Reviewed by David Lorimer
Much contemporary discussion of well-being has focused on happiness, although the work of Martin Seligman in positive psychology has extended to meaning, an interesting comparison with this ground breaking work by Richard Barrett, where the ego seeks happiness and the soul meaning. As readers of his article above will have seen, he develops a Seven Levels Model incorporating growth in stages of psychological development and operation at corresponding levels of consciousness. His model of health and well-being involves satisfying the ego’s needs as well as the soul’s desires in a developmental process building on the work of Abraham Maslow. One of his important innovations is the contextualisation of the 3-D ego operating within the energetic field of the 4-D soul. He shows how important it is to master each stage as one progresses in order to maintain one’s psychological and physical health.

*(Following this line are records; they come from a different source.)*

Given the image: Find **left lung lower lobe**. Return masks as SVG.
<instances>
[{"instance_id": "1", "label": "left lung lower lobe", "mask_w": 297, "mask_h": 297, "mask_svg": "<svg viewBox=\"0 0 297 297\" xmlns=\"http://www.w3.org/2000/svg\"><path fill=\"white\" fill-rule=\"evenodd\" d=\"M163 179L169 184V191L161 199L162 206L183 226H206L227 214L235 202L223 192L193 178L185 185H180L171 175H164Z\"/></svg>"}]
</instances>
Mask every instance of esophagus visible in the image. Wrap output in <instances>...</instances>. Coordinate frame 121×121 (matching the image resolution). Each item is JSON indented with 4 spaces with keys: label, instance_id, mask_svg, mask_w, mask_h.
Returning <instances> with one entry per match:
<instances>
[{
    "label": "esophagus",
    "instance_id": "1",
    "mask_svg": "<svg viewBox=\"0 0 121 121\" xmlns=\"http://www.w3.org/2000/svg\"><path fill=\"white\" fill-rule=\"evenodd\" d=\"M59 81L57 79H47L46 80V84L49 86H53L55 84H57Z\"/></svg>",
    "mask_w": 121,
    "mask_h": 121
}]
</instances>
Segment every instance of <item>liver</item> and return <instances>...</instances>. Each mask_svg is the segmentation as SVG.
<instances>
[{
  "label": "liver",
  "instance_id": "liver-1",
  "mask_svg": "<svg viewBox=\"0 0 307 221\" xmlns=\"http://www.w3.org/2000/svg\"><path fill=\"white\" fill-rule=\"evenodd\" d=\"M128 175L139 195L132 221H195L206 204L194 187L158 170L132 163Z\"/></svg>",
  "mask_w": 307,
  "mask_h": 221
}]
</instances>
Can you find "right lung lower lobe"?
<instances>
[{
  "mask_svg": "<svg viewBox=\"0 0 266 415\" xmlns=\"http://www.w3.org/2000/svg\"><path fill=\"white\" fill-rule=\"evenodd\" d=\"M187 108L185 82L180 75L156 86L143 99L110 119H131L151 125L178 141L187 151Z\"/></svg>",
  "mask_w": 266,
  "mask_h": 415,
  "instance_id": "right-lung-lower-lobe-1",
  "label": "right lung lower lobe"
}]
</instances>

The 15 chapters explore a larger context for psychology, filtering perception and awareness, motivations of the ego and the soul, stages of psychological development, understanding needs and desires, with a corresponding theory of emotions and feelings. Then there is considerable discussion of the nature of energetic instability and the impact of psychology on physiology at the various stages. This leads finally to a summary of his model. Each chapter contains an admirable summary of the main points.
The deficiency needs of the ego are seen as survival, safety and security. Once one has addressed these issues, one is ready for individuation, shifting the axis of one’s life from ego to the soul and focusing more on transformation. Then the fundamental desires of the soul are for self-expression, connection and contribution. Richard aligns this development broadly with age progression, so that one would typically reach the seventh level of service during one 60s. The reader can appreciate that fear and lack tend to dominate the concerns of the ego, while the soul is already tuned into love and connectedness. Numerous studies, some longitudinal, show that giving and receiving of love is the most fundamental human need and is also correlated with longevity.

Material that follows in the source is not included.